=== To do ===
From the listing below, pick out each line containing the word "behind" and copy those lines. Case counts.
— Start of Given information —
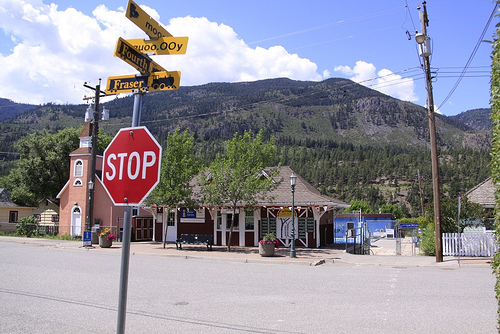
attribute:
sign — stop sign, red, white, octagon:
[101, 125, 164, 206]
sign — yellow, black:
[126, 1, 174, 43]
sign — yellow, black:
[126, 37, 188, 54]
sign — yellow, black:
[114, 36, 167, 73]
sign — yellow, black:
[106, 70, 180, 94]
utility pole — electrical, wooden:
[414, 0, 443, 263]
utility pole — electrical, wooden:
[83, 77, 119, 230]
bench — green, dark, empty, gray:
[173, 233, 214, 250]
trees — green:
[144, 124, 284, 254]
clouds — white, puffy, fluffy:
[0, 0, 442, 114]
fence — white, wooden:
[439, 230, 500, 257]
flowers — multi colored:
[101, 228, 116, 241]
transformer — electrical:
[416, 34, 433, 57]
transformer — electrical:
[84, 105, 94, 124]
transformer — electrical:
[100, 104, 110, 121]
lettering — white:
[106, 151, 157, 181]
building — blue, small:
[334, 208, 396, 239]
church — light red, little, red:
[55, 123, 155, 241]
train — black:
[151, 73, 174, 90]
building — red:
[143, 166, 351, 248]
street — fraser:
[1, 235, 500, 331]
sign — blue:
[82, 229, 93, 246]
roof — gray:
[152, 154, 351, 207]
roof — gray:
[456, 169, 499, 209]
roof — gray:
[0, 186, 59, 208]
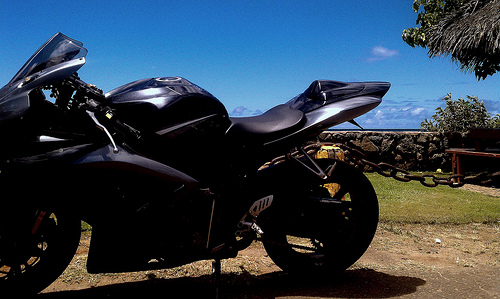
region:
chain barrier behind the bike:
[362, 148, 498, 200]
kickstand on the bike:
[210, 249, 231, 296]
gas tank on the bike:
[106, 72, 228, 134]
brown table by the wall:
[445, 140, 497, 171]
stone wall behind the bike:
[356, 132, 439, 174]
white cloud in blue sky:
[360, 40, 398, 62]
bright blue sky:
[169, 18, 326, 59]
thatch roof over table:
[436, 5, 498, 73]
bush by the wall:
[419, 89, 487, 139]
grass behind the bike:
[394, 185, 474, 222]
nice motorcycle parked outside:
[12, 29, 404, 283]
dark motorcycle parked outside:
[16, 31, 401, 278]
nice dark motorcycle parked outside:
[19, 24, 397, 287]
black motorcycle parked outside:
[5, 24, 396, 283]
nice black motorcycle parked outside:
[13, 37, 384, 289]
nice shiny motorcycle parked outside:
[8, 31, 397, 283]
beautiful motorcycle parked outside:
[7, 35, 392, 277]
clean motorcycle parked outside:
[6, 31, 398, 283]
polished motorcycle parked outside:
[11, 32, 395, 287]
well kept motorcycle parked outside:
[12, 34, 403, 285]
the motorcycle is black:
[7, 20, 373, 296]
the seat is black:
[209, 90, 316, 148]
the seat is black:
[196, 96, 391, 190]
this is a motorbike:
[9, 39, 394, 274]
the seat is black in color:
[230, 100, 314, 135]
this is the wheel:
[344, 173, 381, 240]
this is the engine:
[121, 78, 210, 125]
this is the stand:
[197, 250, 232, 274]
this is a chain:
[395, 158, 457, 198]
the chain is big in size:
[406, 161, 453, 194]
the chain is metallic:
[410, 163, 451, 193]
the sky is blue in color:
[155, 1, 223, 58]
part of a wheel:
[303, 254, 318, 269]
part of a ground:
[418, 230, 452, 277]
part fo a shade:
[372, 269, 382, 281]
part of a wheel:
[333, 200, 373, 279]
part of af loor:
[389, 223, 424, 279]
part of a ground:
[435, 225, 449, 248]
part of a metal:
[222, 160, 282, 231]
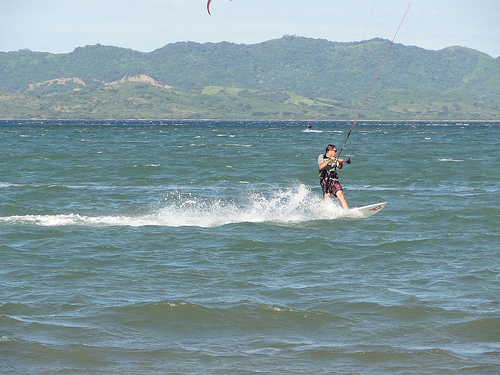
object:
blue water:
[1, 128, 499, 373]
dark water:
[4, 119, 496, 129]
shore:
[0, 95, 496, 117]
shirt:
[317, 153, 339, 177]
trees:
[0, 35, 500, 119]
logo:
[370, 206, 383, 211]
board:
[347, 201, 389, 221]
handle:
[330, 158, 341, 169]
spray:
[161, 176, 351, 229]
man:
[316, 144, 344, 211]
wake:
[0, 190, 325, 233]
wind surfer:
[317, 142, 348, 214]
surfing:
[221, 126, 404, 227]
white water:
[3, 183, 344, 233]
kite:
[201, 0, 219, 19]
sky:
[0, 0, 499, 54]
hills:
[0, 36, 499, 121]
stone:
[26, 72, 176, 92]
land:
[0, 35, 500, 124]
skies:
[340, 198, 391, 217]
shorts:
[320, 178, 344, 196]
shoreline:
[316, 106, 408, 127]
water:
[2, 118, 499, 370]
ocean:
[0, 126, 500, 372]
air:
[0, 0, 495, 375]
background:
[0, 3, 496, 127]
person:
[306, 123, 312, 132]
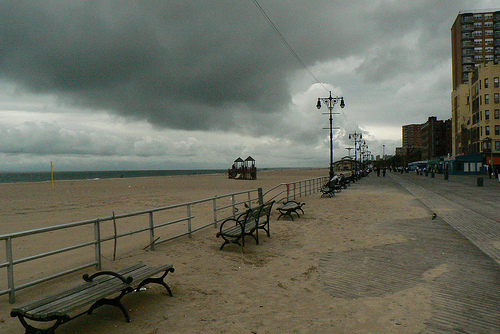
— End of Given information —
=== Task response ===
chain barrier behind the bike:
stone wall behind the bike:
grass behind the bike:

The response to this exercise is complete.